Advances in technology hold the promise of new ways to engage our membership without requiring extensive travel. However, we still grapple with how to be most relevant and effective.

In the next year, I plan to work with our current leaders, including Drs. Alan Schatzberg and John Oldham, as well as Dr. Jay Scully, national staff, and representatives from our district branches and the Assembly to figure out how to meet these challenges. APA is fundamentally an educational organization with a mission to educate our members, our legislators, and the general public. We must continue to address stigma; help ensure that patients have sufficient, nondiscriminatory access to effective psychiatric care; provide our members with the latest scientific information to enhance their practices; and continue to work with our legislators both locally and nationally to assure the implementation of parity.

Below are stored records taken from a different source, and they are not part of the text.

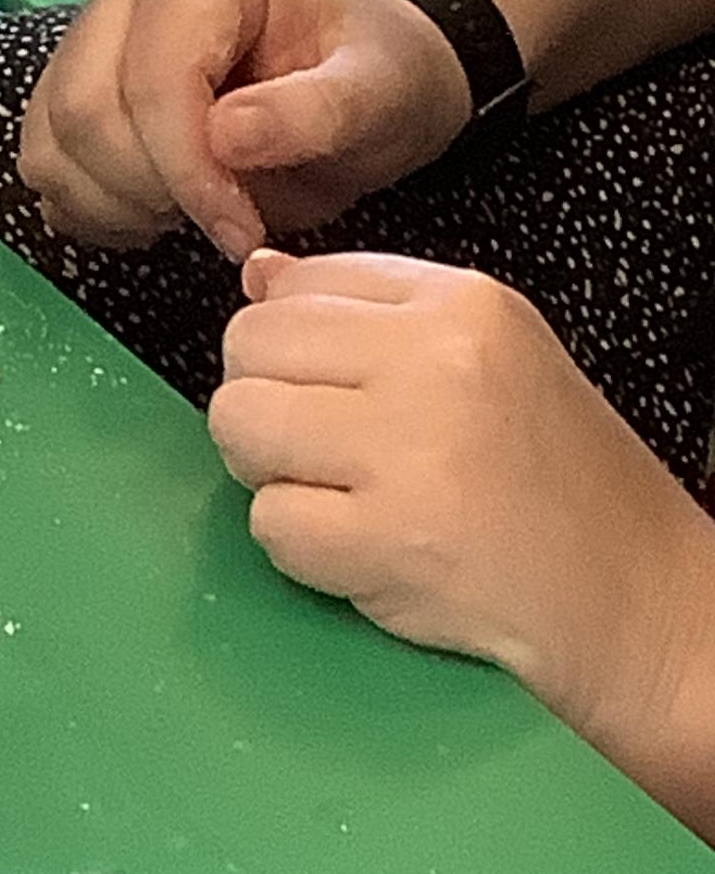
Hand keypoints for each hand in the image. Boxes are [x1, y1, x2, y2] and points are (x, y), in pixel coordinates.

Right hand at [18, 0, 473, 259]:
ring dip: (115, 203)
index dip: (190, 173)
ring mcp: (93, 24)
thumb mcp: (379, 93)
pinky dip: (89, 203)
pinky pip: (44, 155)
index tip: (243, 232)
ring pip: (54, 138)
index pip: (154, 81)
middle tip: (223, 223)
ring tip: (191, 215)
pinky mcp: (73, 73)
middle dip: (150, 191)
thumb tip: (226, 138)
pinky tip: (154, 210)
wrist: (362, 68)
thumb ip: (312, 113)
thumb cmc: (378, 74)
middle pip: (86, 110)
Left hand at [210, 250, 714, 750]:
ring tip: (332, 491)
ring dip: (266, 468)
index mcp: (458, 302)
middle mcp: (432, 363)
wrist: (633, 598)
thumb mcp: (489, 348)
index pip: (293, 285)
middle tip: (318, 445)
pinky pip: (268, 521)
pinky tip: (357, 546)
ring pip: (239, 423)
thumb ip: (369, 302)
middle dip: (263, 399)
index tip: (320, 383)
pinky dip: (297, 543)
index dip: (286, 342)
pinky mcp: (390, 543)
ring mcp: (409, 453)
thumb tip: (257, 274)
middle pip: (248, 346)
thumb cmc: (556, 475)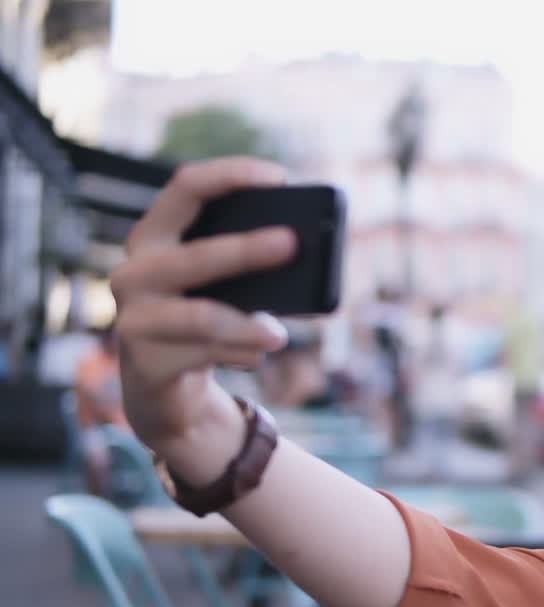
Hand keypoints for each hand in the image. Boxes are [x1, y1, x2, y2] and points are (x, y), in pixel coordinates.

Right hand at [110, 157, 295, 455]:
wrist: (164, 384)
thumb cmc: (203, 316)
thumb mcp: (223, 284)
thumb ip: (246, 264)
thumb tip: (299, 254)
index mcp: (154, 236)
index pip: (186, 187)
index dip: (231, 175)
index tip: (280, 178)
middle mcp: (134, 271)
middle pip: (196, 255)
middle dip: (246, 250)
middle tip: (291, 244)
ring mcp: (134, 318)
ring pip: (204, 317)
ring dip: (250, 326)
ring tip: (280, 336)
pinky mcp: (146, 362)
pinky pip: (205, 355)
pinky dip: (241, 354)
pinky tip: (255, 355)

Our current governance structure is unwieldy and inefficient. We must think of creative ways to bring issues of local importance to the attention of our Board of Trustees and to bring some of the resources available at the national level back to our state associations and district branches. At the recent Assembly meeting in New Orleans (see Assembly Tackles Patient Care, Professional Issues), I challenged each district branch to identify the three issues of most concern to its local members. I have also asked that the Areas and the Assembly Executive Committee distill these issues to a total of 10 by the end of the summer so that the Board of Trustees can use this information to strategize for 2010-2011.

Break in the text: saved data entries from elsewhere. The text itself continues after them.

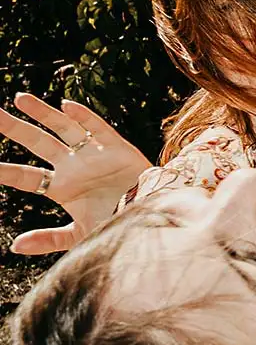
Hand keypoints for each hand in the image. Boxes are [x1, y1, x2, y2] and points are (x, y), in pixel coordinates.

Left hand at [0, 93, 151, 253]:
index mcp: (61, 187)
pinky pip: (96, 127)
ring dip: (42, 113)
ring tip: (19, 99)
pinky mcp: (115, 146)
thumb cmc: (116, 225)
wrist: (151, 217)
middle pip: (37, 142)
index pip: (26, 176)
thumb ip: (49, 239)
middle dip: (15, 128)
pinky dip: (83, 116)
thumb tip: (15, 245)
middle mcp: (73, 166)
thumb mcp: (79, 235)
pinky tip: (66, 105)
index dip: (5, 170)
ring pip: (62, 127)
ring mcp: (92, 153)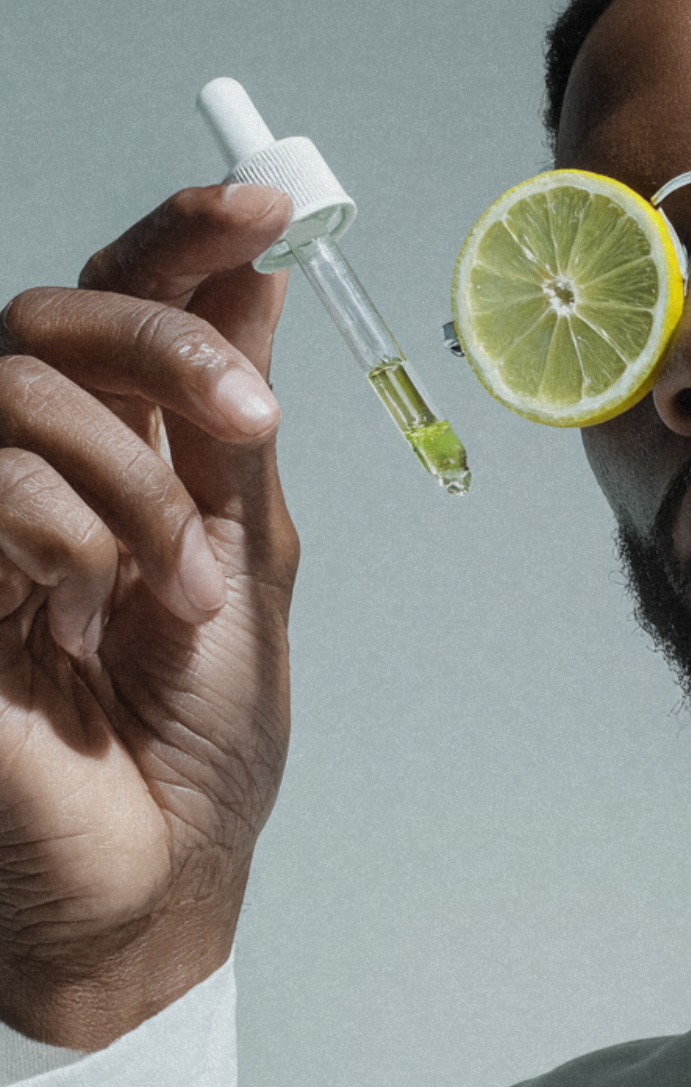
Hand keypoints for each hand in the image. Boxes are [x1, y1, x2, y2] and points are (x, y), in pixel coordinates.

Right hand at [0, 183, 298, 1049]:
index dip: (183, 234)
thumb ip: (232, 426)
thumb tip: (257, 276)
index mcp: (116, 455)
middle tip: (251, 422)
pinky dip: (71, 538)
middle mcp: (30, 468)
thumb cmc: (203, 740)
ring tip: (182, 595)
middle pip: (54, 312)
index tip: (271, 203)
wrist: (157, 883)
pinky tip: (88, 620)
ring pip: (21, 389)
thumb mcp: (248, 560)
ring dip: (138, 487)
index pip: (120, 299)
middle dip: (167, 341)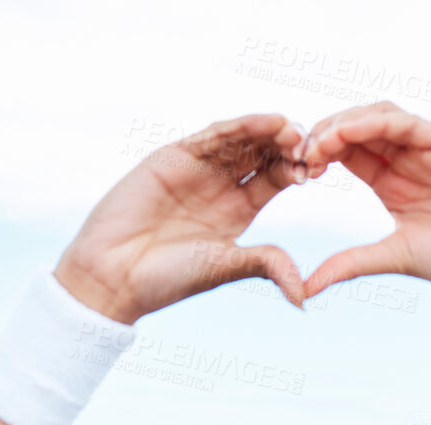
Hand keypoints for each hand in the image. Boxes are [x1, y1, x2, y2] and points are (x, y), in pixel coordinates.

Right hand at [54, 114, 311, 323]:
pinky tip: (264, 122)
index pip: (276, 177)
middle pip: (262, 152)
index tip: (316, 170)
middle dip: (287, 145)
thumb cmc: (167, 279)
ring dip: (267, 130)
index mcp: (239, 211)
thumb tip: (304, 296)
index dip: (297, 169)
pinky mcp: (173, 157)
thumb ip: (265, 264)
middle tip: (311, 142)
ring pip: (240, 139)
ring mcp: (197, 169)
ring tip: (292, 128)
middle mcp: (221, 186)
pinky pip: (211, 136)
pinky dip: (238, 127)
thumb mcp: (224, 266)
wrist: (114, 275)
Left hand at [301, 102, 430, 325]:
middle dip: (323, 134)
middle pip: (356, 128)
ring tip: (319, 144)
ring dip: (344, 123)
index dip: (316, 155)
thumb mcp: (394, 258)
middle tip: (299, 155)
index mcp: (391, 185)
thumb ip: (350, 263)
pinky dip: (376, 121)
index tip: (294, 172)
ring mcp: (429, 150)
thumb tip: (303, 288)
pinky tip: (350, 134)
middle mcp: (407, 162)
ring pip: (378, 116)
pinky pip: (408, 122)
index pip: (345, 154)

In September, I will work with the Board to identify strategic goals for my presidential year and develop programs and services that derive from them. These goals in turn will be disseminated to the Assembly, councils, and other components immediately afterward to facilitate discussions across the Association regarding priorities and projects. Such communication within APA has been suboptimal, which has limited our ability to be as effective and efficient as we would like. As we continue to refine our organizational structure and be more accountable to the membership and our patients, I would like to work with you to assure the success of this approach.

We can succeed at this task and have a profound impact if we each do our own small part to ensure that those suffering from psychiatric disorders have access to the best possible psychiatric care, benefit from the most recent research and treatment strategies, and are able to live productive and useful lives as citizens. This isn't just about my leadership—it is about our leadership for our profession, for our patients, and for the general public.